Artificial Intelligence in Sino-American Relations
Introduction of Alvin Graylin to a Committee for the Republic Salon
on Artificial Intelligence in Sino-American Relations
Ambassador Chas W. Freeman, Jr. (USFS, Ret.)
By Video, 28 May 2025
I’m glad to be back at a Committee for the Republic salon, if only by video link. It has been a pleasure to interact with our speaker tonight, to whom John Henry introduced me only a few months ago. You are in for a treat.
Alvin Graylin is that rare American who not only understands artificial intelligence, having started at least four companies involved with the development of AI, but who is au courant with China’s AI industry as well as our own. He is a thinker who has important things to say and who says them clearly, even if he tosses in an acronym or two. I remember reading a science fiction novel as a kid in which, on page 3, it was revealed that the Pentagon had had to be torn down after it was discovered that acronyms cause cancer. I’ve asked Alvin to keep the acronyms to a minimum in case there are people here tonight who are less immersed in the culture and jargon of Silicon Valley or 中关村 than he is.
Alvin sees AI as bringing huge benefits to humankind and can persuasively describe these. Of course, he also recognizes that the first thing human beings usually do with new interactive technologies, like the internet, is use them for one-upmanship, warfare, the dissemination of pornography, and the perpetration of scams. As Confucius remarked, the essence of man is gluttony and lust. (For some reason, he did not mention greed. I guess he wasn’t a hedge fund guy.)

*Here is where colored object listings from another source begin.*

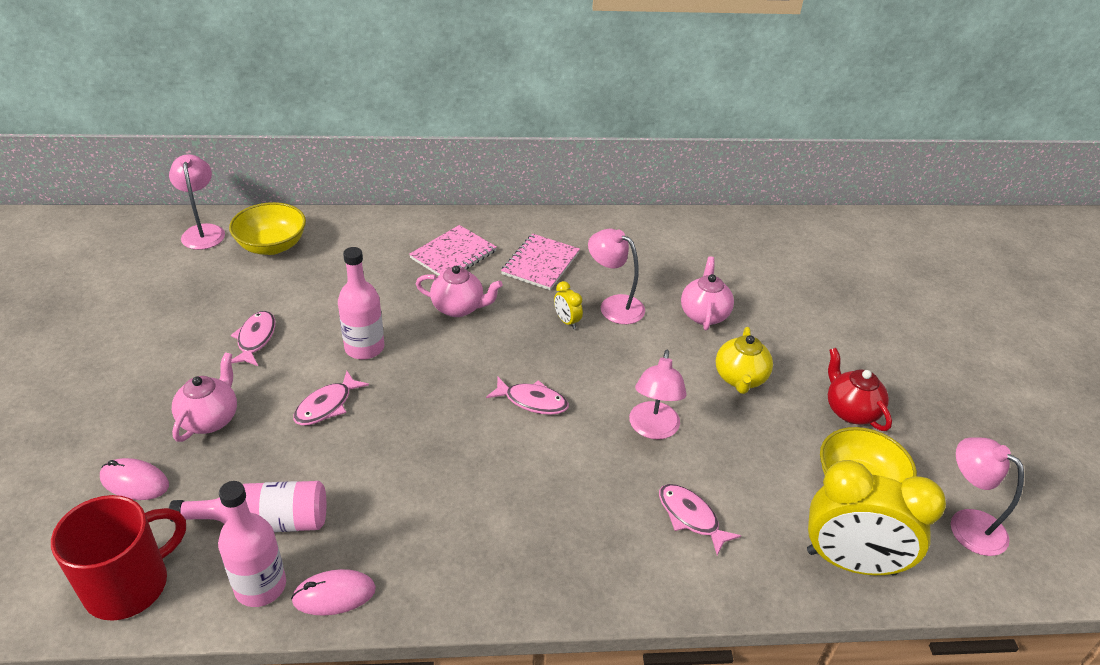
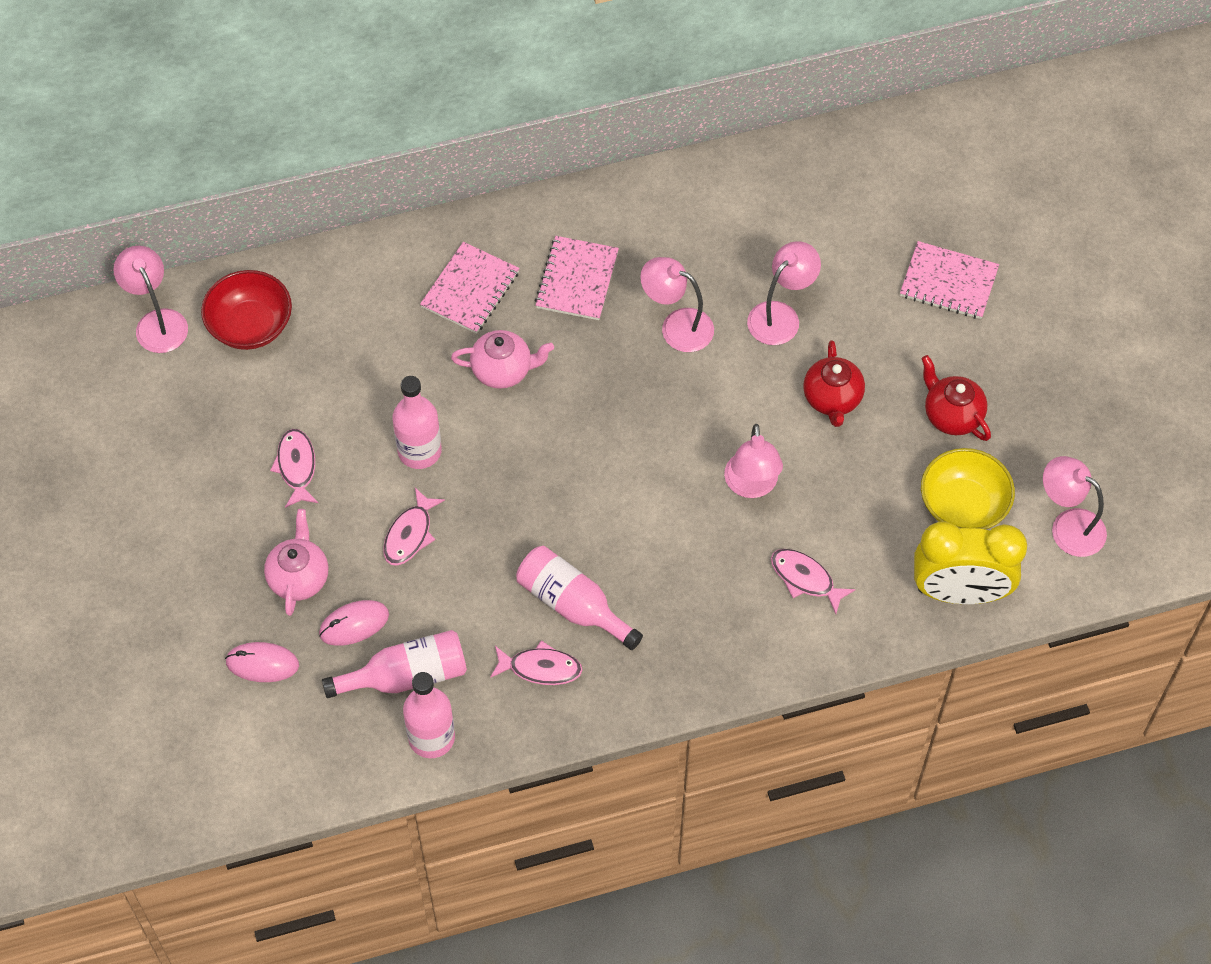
camera: 10 degrees left, 20 degrees up
(129, 585) = (314, 763): red mug -> none
(272, 246) = (250, 326): yellow bowl -> red bowl
(334, 595) = (500, 730): pink mouse -> pink mouse (354, 624)
(453, 492) = (572, 604): none -> pink bottle
(532, 401) = (620, 480): pink fish -> pink fish (540, 668)
(566, 321) = (629, 362): yellow clock -> none
(704, 314) = (780, 315): pink teapot -> pink lamp
(740, 379) = (832, 399): yellow teapot -> red teapot
(852, 318) = (948, 282): none -> pink notebook

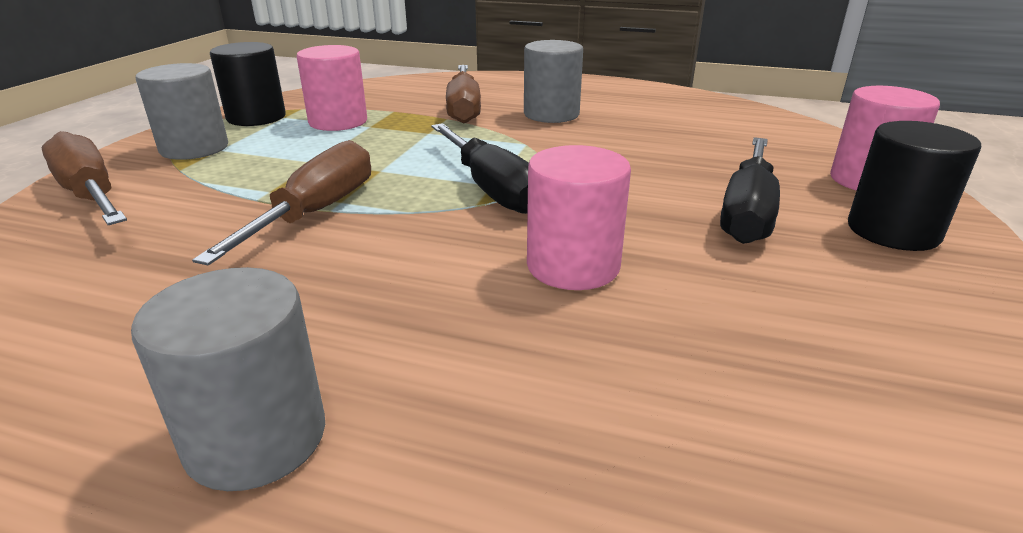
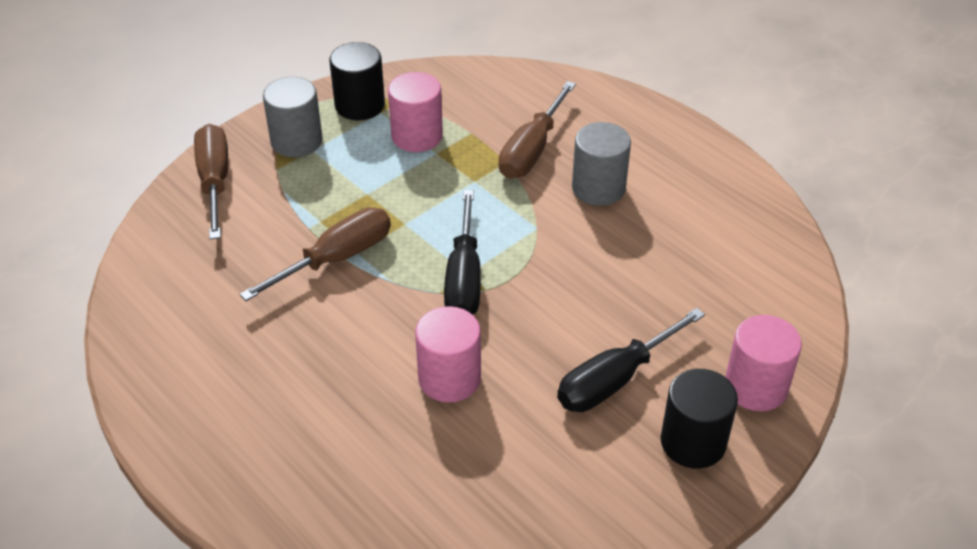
camera: 30 degrees right, 15 degrees up
(256, 438) = (226, 421): grey cylinder -> none

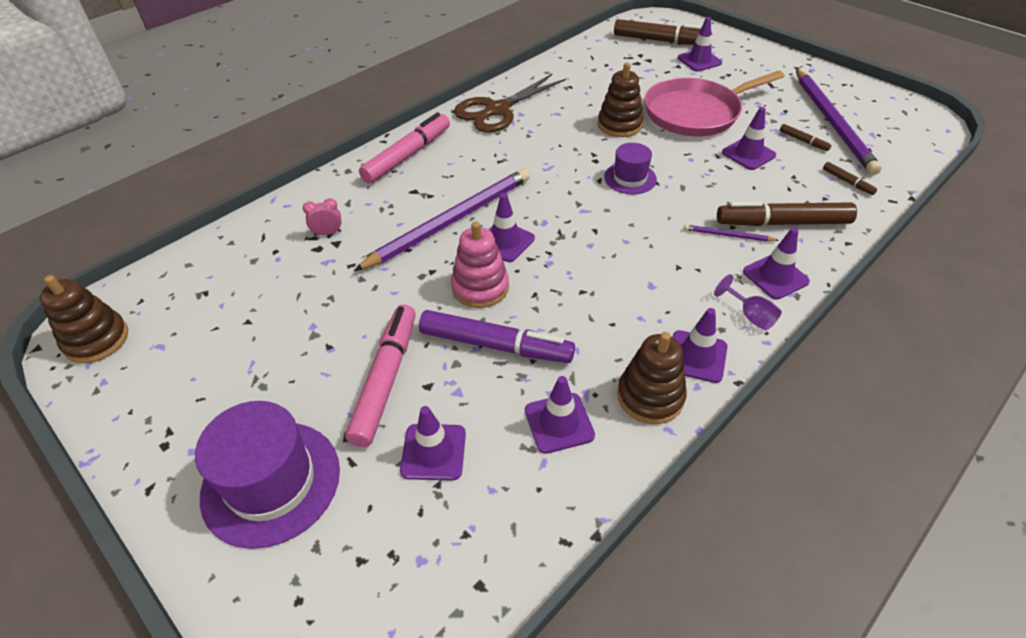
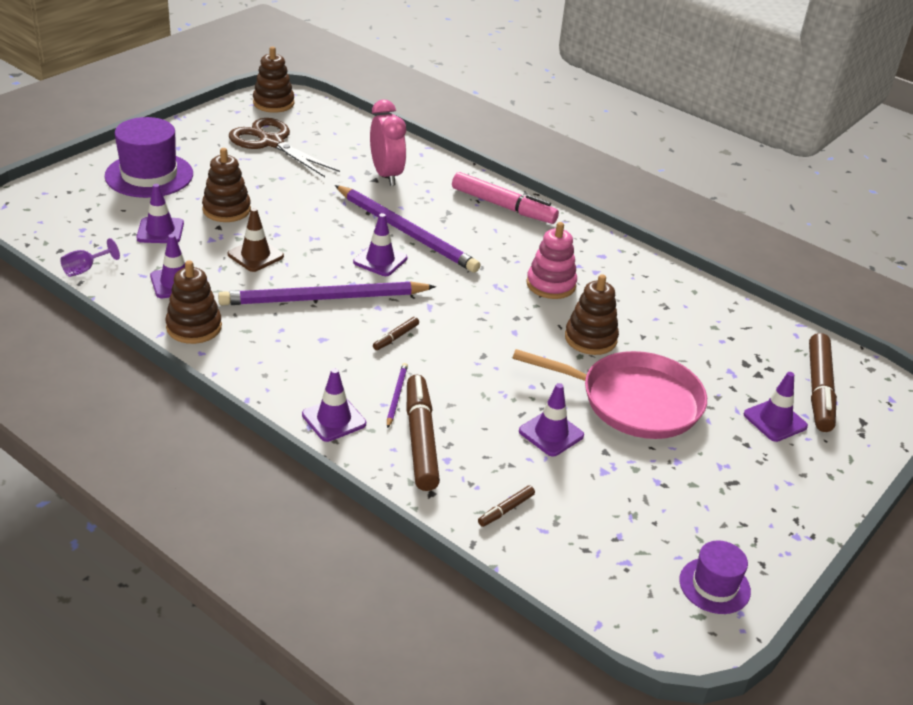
camera: 80 degrees right, 10 degrees down
(328, 233) = (386, 175): pink clock -> pink clock, size x2.12
(386, 379) = (226, 210): pink marker -> brown stacking toy
(480, 287) = (321, 248): pink stacking toy -> pink stacking toy (551, 284)
(496, 345) = (255, 255): purple marker -> brown traffic cone
(497, 110) = (598, 256): brown scissors -> brown scissors (271, 142)
(630, 178) = (487, 338): purple hat -> purple hat (714, 586)
(695, 113) = (634, 401): pink pan -> pink pan turned 135 degrees clockwise
(696, 356) = (233, 356): purple traffic cone -> none
(750, 316) = (280, 394): purple goblet -> purple goblet (85, 269)
(803, 141) = (591, 487): brown marker -> brown marker (396, 337)
(832, 123) = (644, 526): purple pencil -> purple pencil (323, 298)

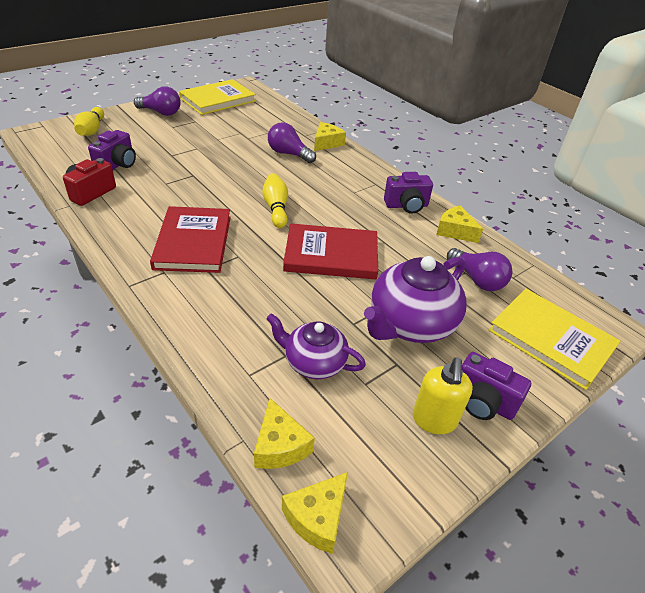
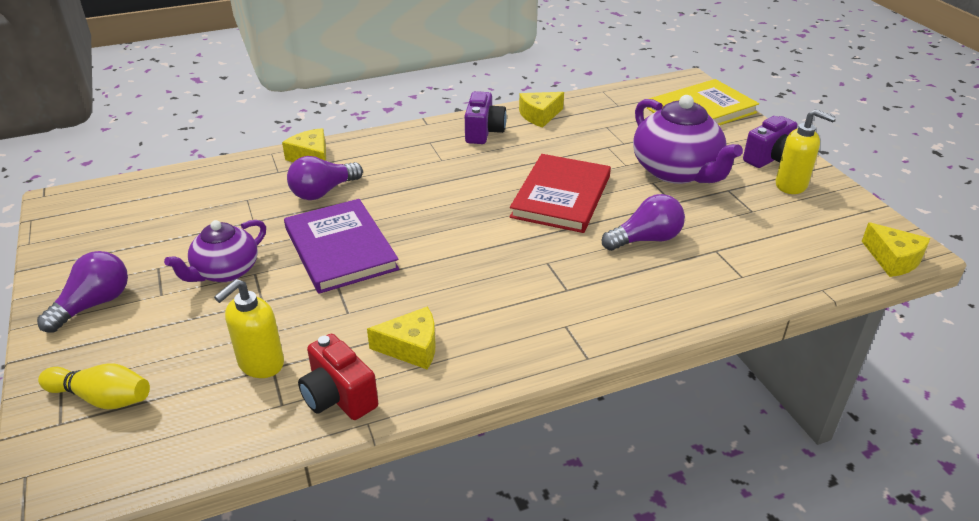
camera: 70 degrees left, 5 degrees down
(117, 165) = (260, 364): purple camera -> yellow soap dispenser
(193, 242) = (508, 296): red book -> none
(218, 100) = (94, 236): yellow book -> none
(228, 170) = (340, 249): none -> purple book
(276, 208) = (454, 221): yellow bowling pin -> none
(280, 445) = (826, 269): yellow cheese -> yellow cheese (411, 347)
(313, 362) = (726, 235): purple teapot -> purple teapot (225, 272)
(477, 280) = (619, 123): purple light bulb -> purple light bulb (646, 239)

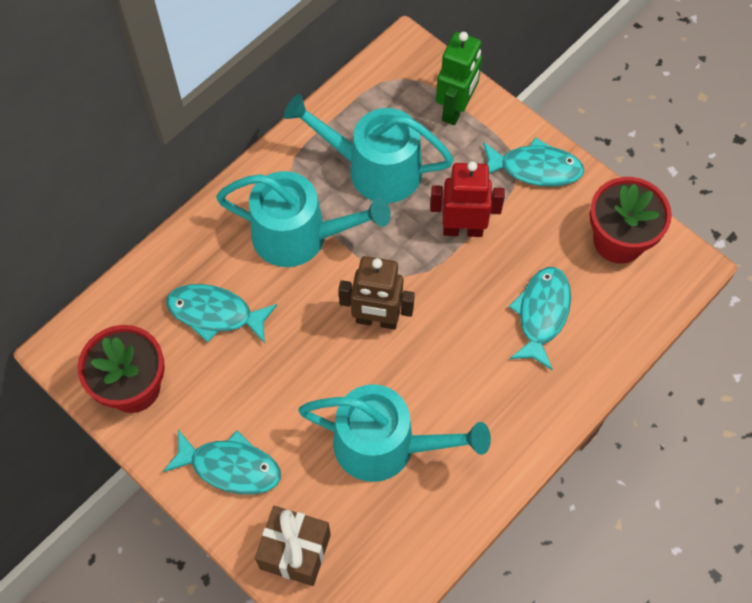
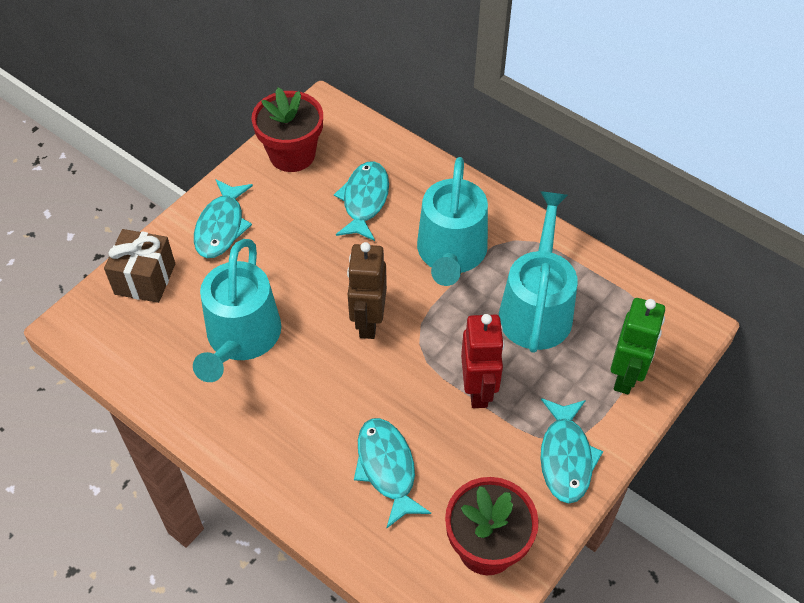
camera: 85 degrees right, 10 degrees down
(455, 109) = (626, 376): green robot -> green robot turned 90 degrees counterclockwise
(541, 314) = (387, 468): turquoise fish -> turquoise fish turned 120 degrees counterclockwise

Alvin believes that it is crucial for the two nations leading the development of AI – China and the United States – to cooperate to maximize the enormous benefits it promises and minimize the risks it poses. I find his arguments convincing. I think many of you will too. We have a great deal to gain from AI if we put the best American and Chinese minds to work at gaining it. Conversely, if we don’t work together, we face risks that should be countered or avoided.
Will AI manage the battlefields of the future by treating human beings as expendable cannon fodder? Will it do to white collar workers what automation has done to blue collar workers, eliminating their jobs and making them redundant? Will it do what another science fiction story I read long ago posited? In that story, all the world’s computers were connected so that scientists could ask the array a pressing question. The scientists turned it on and asked it: “Is there a god?” A lightning bolt then struck its on/off switch, and it spoke, saying: “Now there is!”
There is an urgent need for China and the United States to explore how to use AI to optimize the betterment of the human future while limiting its downside. Alvin Graylin has thought a lot about why and how to do this, as you will hear. Please join John and me in welcoming him.